Joelmir Beting
Pela primeira vez na História, conseguiram roubar os turcos. José Maria de Jesus, torcedor canarinho
Quadratura da bola
O Uruguai tem um jogador de futebol para cada 145 mil habitantes, informa o Relatório 2001 da Fifa. O Brasil, um jogador registrado para cada 7,5 milhões de habitantes. Nesta pátria do futebol, tetracampeão mundial, temos pouca gente vivendo da bola. Em termos relativos, só estamos à frente dos Estados Unidos e da China.
A densidade americana é de 1 peboleiro para 12,1 milhões de habitantes. Não é para menos: o futebol é hobby feminino, ainda chamado de soccer (velho apelido de estivador inglês). No planeta China, igualmente dominado pelo futebol feminino, a coisa vai obviamente para 54,8 milhões de habitantes para cada par de chuteiras. Sem mistério. Um em cada cinco terráqueos é chinês.
Parece que o Brasil tem chance contra a China no segundo jogo da Copa, madrugada de sábado. Para variar, temos vasta galeria de craques entre os 241 mil profissionais das federações estaduais. Mas, também para variar, fizemos da solução um problema. A bordo de quatro técnicos em quatro anos, convocamos 148 craques desde a Copa doada à França em 1998. Dos quais, 98 pela primeira vez fardados de amarelo. Renovação é apelido.
O problema está justamente na síndrome do desperdício que acompanha, há meio milênio, nossa cultura da abundância. Em nome da generosidade do recurso, desperdiçamos terra, água, mata, trabalho, gente e bola. Dá para formar um time de ponta com 148 convocados para 85 jogos antes da nova Copa?
Abundância de craques ou vitrine marota do nosso export-drive ludopédico? Não mais se convoca para disputar títulos. Só para valorizar financeiramente jogadores, técnicos e cartolas.
Cartolas, eis a questão. A síndrome do desperdício começa pela gestão incompetente (e desonesta) do futebol fora de campo.
Com o duplo desconto: 1) a incompetência de gestão igualmente estiola a maioria de nossas instituições; 2) a improbidade administrativa no futebol é uma praga universal.

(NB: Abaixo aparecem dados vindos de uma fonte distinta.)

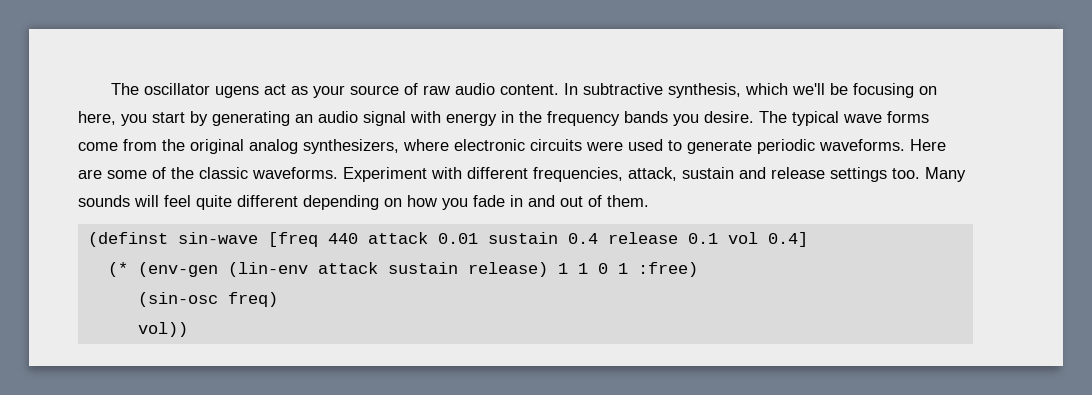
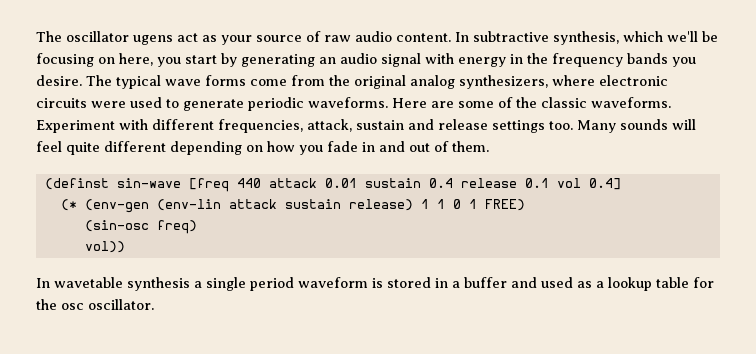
[227,262,308,277] (lin-env -> [156,199,221,211] (env-lin
[637,262,698,277] :free) -> [484,199,525,211] FREE)
(188, 329) none -> [36,277,714,291] [36,299,154,310] // In wavetable synthesis a single period waveform is stored in a buffer and used as a lookup table for the osc oscillator.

Está na matéria de capa da revista Fortune, desta semana: Football Madness - The worlds most popular sport is a mess of a business. Tradução ao pé da bola: futebol loucura, o esporte mais popular do mundo é uma bagunça de negócio. Ou uma gandaia de gestão.
Que o diga a reeleição do suíço Joseph Blatter para mais um lustro no comando da Fifa. Ele está sob forte metralha de acusações cabeludas por malversação de recursos e pôr mão de gato em contratos de patrocínio ou parceria no valor de centenas de milhões de dólares. O dossiê vermelho é assinado por Michel Zen-Ruffinen, secretário-geral da própria Fifa.
Secos & Molhados
Global F.C.
De resto, inventado pelos ingleses no final do século 19, o futebol consolida-se, nesta largada do século 21, como primeira e única modalidade esportiva de alcance universal. Um esporte global antes da globalização. A Fifa agrupa 197 países. Contra 184 do Comitê Olímpico Internacional. Ou 192 da ONU.
Para poucos
Nos Jogos Olímpicos, a fábrica de medalhas é de quem tem força econômica e qualidade de vida. Ou de governos autoritários e longevos que fazem do pódio a qualquer custo mera peça de propaganda ideológica. Países pobres ou remediados não têm vez no ranking do bronze, da prata e do ouro.
Para todos
Bem ao contrário, a Copa do Mundo viola a lógica da potência extracampo, escreve o ensaísta Roberto Pompeu de Toledo (Veja, 15/5/2002): A Copa nivela nações deserdadas com nações privilegiadas. Ela chega onde a ONU não consegue chegar. Nem os Estados Unidos. Desenha-se, nesta época, a utopia de um mundo realmente multipolar.